*** Opening of PAGE EXTRACT ***

RARA: What is the best advice or tip you can give a new and aspiring author?

Dan:  READ!  I have met authors who say they don’t read others work because they don’t want to be influenced or some nonsense. I say read anything, be critical, but learn from other folks styles. I have been lucky that other authors will speak with me, and give me advice. They’ve helped me turn a phrase, or write in a way that keeps people turning the pages.  A new author in the next town, who I met at a “meet local authors” day at a local library, calls just to ask questions about police or ghost hunting for his second novel.  I have asked his advice on other matters.  I have read his book, and enjoy his style.  I based my true crime book on a mix of styles from Mickey Spillane to James Ellroy.  Their style caught my attention, and I used a similar style for my cop book. The ghost books are first person with a lot of history, but written in an action-adventure style over a documentary style.  I have read newspapers from the mid-1800’s, when they had to use words and allegories because they didn’t have TV.  Those men could WRITE!  They capture your attention in a way today’s sanitized, homogenized, Formica styled “don’t offend anyone” newspapers can’t. You Were There! And that’s the style I use, where other ghost hunters write more like a documentary.  Very “Just the Facts, Ma’am.”   I want to place the reader at my elbow, seeing things, hearing things just as I did.  So my advice to new writers is to Read and to Write.  Find a style you like and make it your own.


Dan Terry is a native Missourian, a Coast Guard veteran, and he has been a police officer for 26 years.

He began ghost hunting shortly after getting his license to drive in 1979, inspired by the TV adventures of Carl Kolchack in the early 70s television show Kolchack: The Night Stalker. Once he joined the service, it became quickly apparent that he had to hide his interest in the paranormal and continued hiding it as he became a police officer in 1986.  While he continued to read and even look into the subject, including taking tours of reportedly haunted places, Dan did not resume his own hunting until TV’s “Ghost Hunters” brought the subject into the mainstream.

*** Close of PAGE EXTRACT ***

Copy out the interview starting at "Dan Terry is" and ending at "into the mainstream.", renaming "police officer" as "patrol officer" everywhere it appears. The listing after this has nothing to do with the interview.

*** Opening of DATA TO EXAMINE ***

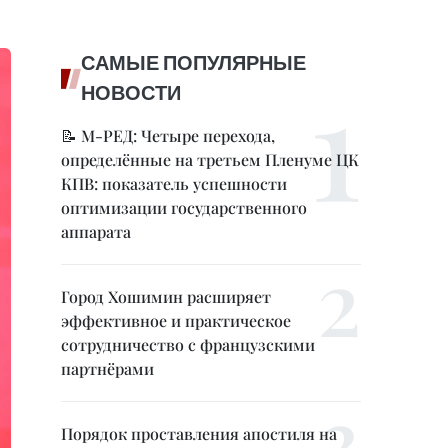
САМЫЕ ПОПУЛЯРНЫЕ
НОВОСТИ
📝 М-РЕД: Четыре перехода,
определённые на третьем Пленуме ЦК
КПВ: показатель успешности
оптимизации государственного
аппарата
Город Хошимин расширяет
эффективное и практическое
сотрудничество с французскими
партнёрами
Порядок проставления апостиля на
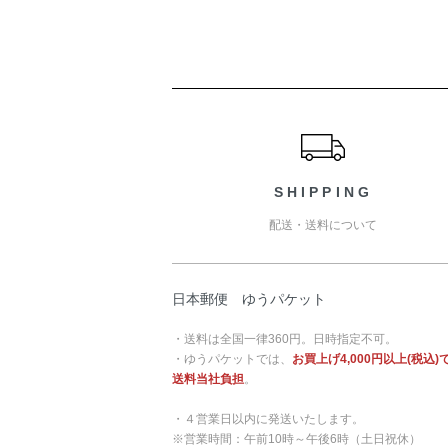
ショッピングガイド
SHIPPING
配送・送料について
日本郵便 ゆうパケット
・送料は全国一律360円。日時指定不可。
・ゆうパケットでは、
お買上げ4,000円以上(税込)
送料当社負担
。
・４営業日以内に発送いたします。
※営業時間：午前10時～午後6時（土日祝休）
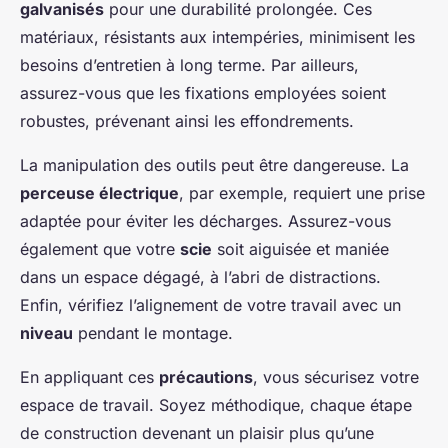
galvanisés
pour une durabilité prolongée. Ces
matériaux, résistants aux intempéries, minimisent les
besoins d’entretien à long terme. Par ailleurs,
assurez-vous que les fixations employées soient
robustes, prévenant ainsi les effondrements.
La manipulation des outils peut être dangereuse. La
perceuse électrique
, par exemple, requiert une prise
adaptée pour éviter les décharges. Assurez-vous
également que votre
scie
soit aiguisée et maniée
dans un espace dégagé, à l’abri de distractions.
Enfin, vérifiez l’alignement de votre travail avec un
niveau
pendant le montage.
En appliquant ces
précautions
, vous sécurisez votre
espace de travail. Soyez méthodique, chaque étape
de construction devenant un plaisir plus qu’une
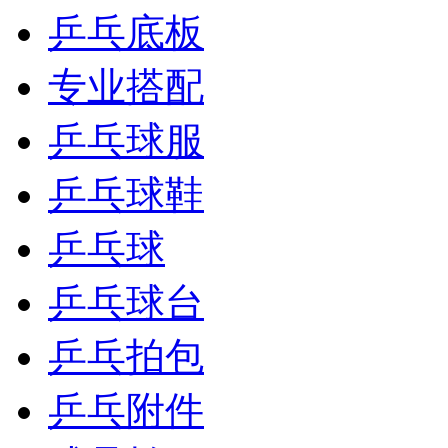
乒乓底板
专业搭配
乒乓球服
乒乓球鞋
乒乓球
乒乓球台
乒乓拍包
乒乓附件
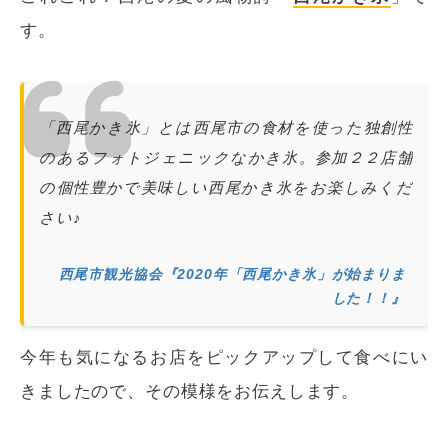
す。
「西尾かき氷」とは西尾市の食材を使った独創性
のあるフォトジェニックなかき氷。参加２２店舗
の個性豊かで美味しい西尾かき氷をお楽しみくだ
さい♪
西尾市観光協会『2020年「西尾かき氷」が始まりま
した！！』
今年も気になるお店をピックアップして食べにい
きましたので、その模様をお伝えします。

*** Close of DATA TO EXAMINE ***

> [SOLUTION]
Dan Terry is a native Missourian, a Coast Guard veteran, and he has been a patrol officer for 26 years.

He began ghost hunting shortly after getting his license to drive in 1979, inspired by the TV adventures of Carl Kolchack in the early 70s television show Kolchack: The Night Stalker. Once he joined the service, it became quickly apparent that he had to hide his interest in the paranormal and continued hiding it as he became a patrol officer in 1986.  While he continued to read and even look into the subject, including taking tours of reportedly haunted places, Dan did not resume his own hunting until TV’s “Ghost Hunters” brought the subject into the mainstream.